An improved format for CMIs is on its way, the TGA has advised consumers
“Australian consumers will soon benefit from improved information about the medicines they and their family take,” the agency says.
This is in response to concerns raised by doctors, pharmacists and consumer health advocates regarding the complexity and readability of such documents.
The TGA says that the new format will be shorter, better laid out and feature a one-page summary that “succinctly” provides patients with the most critical information relating to the safe and effective use of their medicine.
“The format was user-tested and received excellent feedback from participants,” the TGA says. “The overwhelming majority of people preferred the new format, finding it easier to use and understand.
“The new template also received unanimous support from doctor, pharmacist, industry and consumer representatives, who were consulted as part of this project.”
Digital enhancements for CMIs were also considered, and may be introduced in the future.
“The Therapeutic Goods Administration will publish the new template along with instructions on its use and is working closely with the pharmaceutical sector to encourage use of this new resource,” it says.
“Given there are several thousand CMIs, there will be a transition period as the various medicine companies progressively revise their materials.
“The Government will update relevant regulations later this year to clarify and standardise the CMI requirements and will continue consulting with medicine companies regarding implementation details.”

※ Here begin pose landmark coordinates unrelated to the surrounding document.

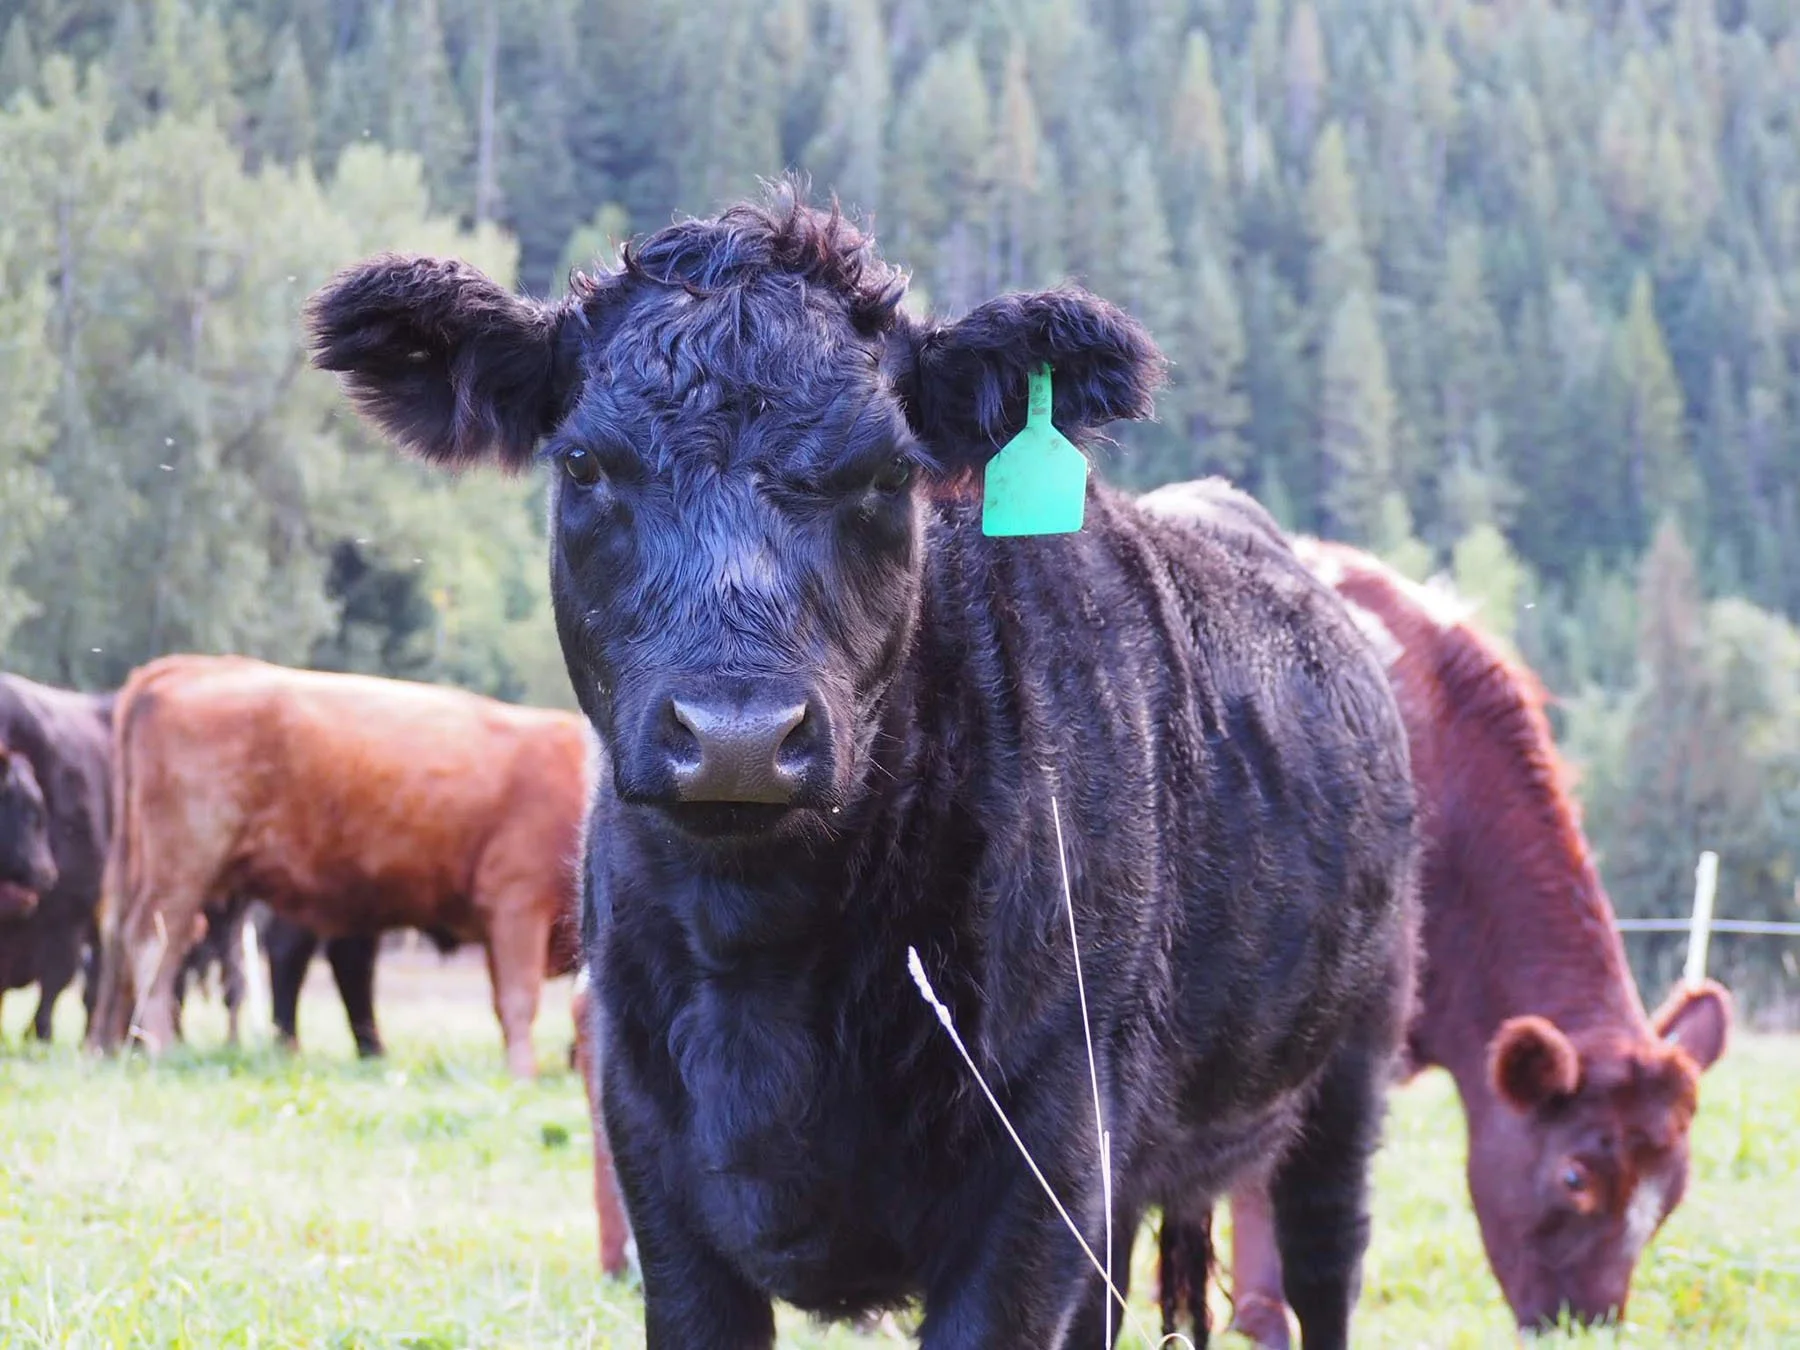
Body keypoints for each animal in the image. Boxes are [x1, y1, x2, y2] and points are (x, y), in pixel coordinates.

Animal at [87, 653, 586, 1078]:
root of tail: (185, 667)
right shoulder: (517, 906)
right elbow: (518, 999)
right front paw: (523, 1072)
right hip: (182, 871)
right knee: (154, 945)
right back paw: (160, 1047)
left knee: (119, 940)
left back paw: (109, 1045)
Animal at [308, 185, 1421, 1350]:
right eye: (583, 465)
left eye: (889, 471)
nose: (739, 731)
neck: (768, 956)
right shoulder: (653, 1156)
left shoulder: (1046, 1160)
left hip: (1346, 1075)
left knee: (1326, 1262)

The TGA advises that the useability of CMIs will still rely heavily on the quality of the content produced by suppliers of pharmaceuticals.
It encourages patients to request a CMI from their doctor or pharmacist, or via the TGA’s website or Medsearch app.
It highlighted research from the Pharmaceutical Society of Australia, released earlier this year, which found that 250,000 Australians are hospitalised each year, with another 400,000 presenting to emergency departments, as a result of medication errors, inappropriate use, misadventure and interactions.
It also highlighted Government investment in the Pharmacy Trial Program and new or amended PBS listings.